-- Quellenauszug --
== == ==

Friedrich August Calau: Der Gendarmenmarkt mit dem alten Schauspielhause, um 1820, Aquatinta (Laurens und Thiele sculp.), Berlin bei L.W. Wittich, 17 x 12 cm Besitz und Fotografie: Stiftung Stadtmuseum Berlin
 

Matthias Kornemann und Axel Fischer

Die Zeltersche Liedertafel

Mit der Stiftung der Zelterschen Liedertafel im Jahr 1809 tritt ein völlig neuartiger Gesellschaftstypus auf den Plan. Eine Gruppe, die als Spiegelbild einer preußisch-deutschen Elite gelten kann, konstituierte sich über das eigene künstlerische Schaffen, über das in ihren Statuten festgeschriebene „Singen, Dichten und Komponieren“. Es hat den Anschein, als seien hier - parallel zu Humboldts weitaus prominenteren Reformen - paradigmatische Mentalitätsbedingungen generiert worden, deren Wirkungsmacht die Entwicklung bildungsbürgerlicher Kulturtechniken mitgeprägt hat. Diese erstaunliche Erkenntnis führte zur Neubewertung einer Institution, deren Ausstrahlung auf das „lange 19. Jahrhundert“ weitaus größer gewesen sein könnte als vermutet. Der Vortrag möchte die höchst differenzierten Denkformen und den exklusiven Kunstanspruch dieser Institution anhand eines Blickes auf seine geradezu kanonisierende Repertoirebildung ausleuchten. So wurden bis zu Zelters Tod 1832 nicht weniger als 254 Kompositionen aus den Reihen der Liedertäfler zur Aufführung gebracht. Die vertonten Texte, sowohl die Eigendichtungen der Mitglieder als auch die rezipierten Texte, sind gleichsam der Schlüssel zur Erkundung einer sich allmählich ausformenden bildungsbürgerlichen Mentalität. Es wird zu zeigen sein, dass dieser Prozess weitgehend auf die häufig unterstellten nationalistischen Motive verzichtete und seine Bezugspunkte weitaus mehr in einer neuhumanistischen Antikenrezeption finden konnte.

== == ==

(Quelleinträge)

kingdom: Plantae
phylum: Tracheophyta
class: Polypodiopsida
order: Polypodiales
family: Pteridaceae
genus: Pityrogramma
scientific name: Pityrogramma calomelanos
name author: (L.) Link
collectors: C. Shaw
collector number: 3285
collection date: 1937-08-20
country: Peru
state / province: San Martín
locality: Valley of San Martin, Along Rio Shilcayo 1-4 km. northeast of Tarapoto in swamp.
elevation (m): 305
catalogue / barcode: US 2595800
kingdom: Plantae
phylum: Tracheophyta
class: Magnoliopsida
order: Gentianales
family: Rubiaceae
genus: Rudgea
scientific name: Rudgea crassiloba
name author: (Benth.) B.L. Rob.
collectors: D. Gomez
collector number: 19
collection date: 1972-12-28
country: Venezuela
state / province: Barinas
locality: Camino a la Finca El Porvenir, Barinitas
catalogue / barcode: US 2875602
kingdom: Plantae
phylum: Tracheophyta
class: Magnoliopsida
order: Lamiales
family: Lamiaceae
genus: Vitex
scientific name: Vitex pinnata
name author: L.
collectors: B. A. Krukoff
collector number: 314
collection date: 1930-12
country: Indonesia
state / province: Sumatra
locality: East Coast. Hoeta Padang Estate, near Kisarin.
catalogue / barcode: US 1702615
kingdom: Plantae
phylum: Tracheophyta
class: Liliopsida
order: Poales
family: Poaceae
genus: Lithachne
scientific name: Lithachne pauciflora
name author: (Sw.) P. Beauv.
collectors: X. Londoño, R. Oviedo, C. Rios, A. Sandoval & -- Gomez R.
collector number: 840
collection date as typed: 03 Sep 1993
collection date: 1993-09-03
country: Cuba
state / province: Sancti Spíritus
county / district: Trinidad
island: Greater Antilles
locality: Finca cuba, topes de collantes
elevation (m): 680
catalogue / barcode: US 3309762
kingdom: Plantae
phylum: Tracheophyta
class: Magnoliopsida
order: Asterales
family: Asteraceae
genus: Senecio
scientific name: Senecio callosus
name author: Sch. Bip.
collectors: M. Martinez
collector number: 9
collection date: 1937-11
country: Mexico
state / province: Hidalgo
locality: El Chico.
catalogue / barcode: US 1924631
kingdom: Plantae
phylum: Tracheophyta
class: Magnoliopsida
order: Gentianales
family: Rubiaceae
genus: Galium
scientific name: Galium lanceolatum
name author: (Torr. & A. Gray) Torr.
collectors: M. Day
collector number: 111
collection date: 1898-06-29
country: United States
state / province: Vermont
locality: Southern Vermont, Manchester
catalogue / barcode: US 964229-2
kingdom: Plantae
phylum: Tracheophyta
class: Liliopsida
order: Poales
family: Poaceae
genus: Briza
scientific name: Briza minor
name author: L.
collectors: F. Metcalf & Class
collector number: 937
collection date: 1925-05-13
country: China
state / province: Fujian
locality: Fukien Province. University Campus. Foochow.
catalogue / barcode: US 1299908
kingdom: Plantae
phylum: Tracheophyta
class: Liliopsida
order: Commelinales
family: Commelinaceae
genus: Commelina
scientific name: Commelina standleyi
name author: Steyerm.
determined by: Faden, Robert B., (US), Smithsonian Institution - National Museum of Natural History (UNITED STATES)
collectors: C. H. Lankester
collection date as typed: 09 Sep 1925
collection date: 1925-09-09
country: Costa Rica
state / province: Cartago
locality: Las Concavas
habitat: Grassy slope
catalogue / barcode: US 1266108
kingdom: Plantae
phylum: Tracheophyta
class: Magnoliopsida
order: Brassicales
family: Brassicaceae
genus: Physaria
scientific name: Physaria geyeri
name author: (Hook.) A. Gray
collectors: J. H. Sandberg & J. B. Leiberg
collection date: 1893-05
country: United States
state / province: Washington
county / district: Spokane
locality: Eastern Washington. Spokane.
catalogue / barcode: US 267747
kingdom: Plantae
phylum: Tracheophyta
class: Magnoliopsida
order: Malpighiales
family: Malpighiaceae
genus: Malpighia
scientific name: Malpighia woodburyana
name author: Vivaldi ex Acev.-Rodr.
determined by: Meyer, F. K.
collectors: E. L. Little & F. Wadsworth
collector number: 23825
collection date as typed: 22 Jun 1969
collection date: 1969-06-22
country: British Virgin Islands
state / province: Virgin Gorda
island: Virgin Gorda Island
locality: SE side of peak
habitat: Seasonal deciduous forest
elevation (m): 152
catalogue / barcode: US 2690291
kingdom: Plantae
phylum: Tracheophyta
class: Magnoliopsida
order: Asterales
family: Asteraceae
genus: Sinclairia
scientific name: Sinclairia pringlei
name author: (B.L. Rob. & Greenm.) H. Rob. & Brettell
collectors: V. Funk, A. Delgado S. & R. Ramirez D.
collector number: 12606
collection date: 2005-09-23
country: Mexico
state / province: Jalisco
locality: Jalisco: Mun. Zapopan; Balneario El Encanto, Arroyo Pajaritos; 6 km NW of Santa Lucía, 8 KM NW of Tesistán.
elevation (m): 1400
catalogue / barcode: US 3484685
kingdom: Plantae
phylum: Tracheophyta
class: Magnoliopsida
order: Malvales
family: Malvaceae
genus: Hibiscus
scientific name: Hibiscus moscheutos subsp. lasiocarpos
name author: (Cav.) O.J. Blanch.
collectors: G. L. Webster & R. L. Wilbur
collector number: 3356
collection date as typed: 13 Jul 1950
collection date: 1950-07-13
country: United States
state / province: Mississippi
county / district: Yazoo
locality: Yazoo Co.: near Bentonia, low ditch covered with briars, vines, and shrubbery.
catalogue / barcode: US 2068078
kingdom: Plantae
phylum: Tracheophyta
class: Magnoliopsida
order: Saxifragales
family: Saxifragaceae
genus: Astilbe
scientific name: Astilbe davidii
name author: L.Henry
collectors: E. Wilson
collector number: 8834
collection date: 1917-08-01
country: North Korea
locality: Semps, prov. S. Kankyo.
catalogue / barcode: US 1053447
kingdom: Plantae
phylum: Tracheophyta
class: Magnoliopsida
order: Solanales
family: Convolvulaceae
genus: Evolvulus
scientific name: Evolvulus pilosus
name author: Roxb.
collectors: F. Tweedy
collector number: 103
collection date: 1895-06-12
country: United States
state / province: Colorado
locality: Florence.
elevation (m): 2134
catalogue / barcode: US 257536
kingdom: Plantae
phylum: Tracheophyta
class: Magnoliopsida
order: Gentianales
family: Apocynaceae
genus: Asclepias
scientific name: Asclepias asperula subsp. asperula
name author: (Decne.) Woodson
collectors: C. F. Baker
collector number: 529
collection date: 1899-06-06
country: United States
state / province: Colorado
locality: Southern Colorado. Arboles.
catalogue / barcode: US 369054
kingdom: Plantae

== == ==

Welche Tätigkeiten sind laut dem Text über die Zeltersche Liedertafel in ihren Statuten festgeschrieben? Nenne alle. Die Einträge spielen hierbei keine Rolle.

Singen, Dichten und Komponieren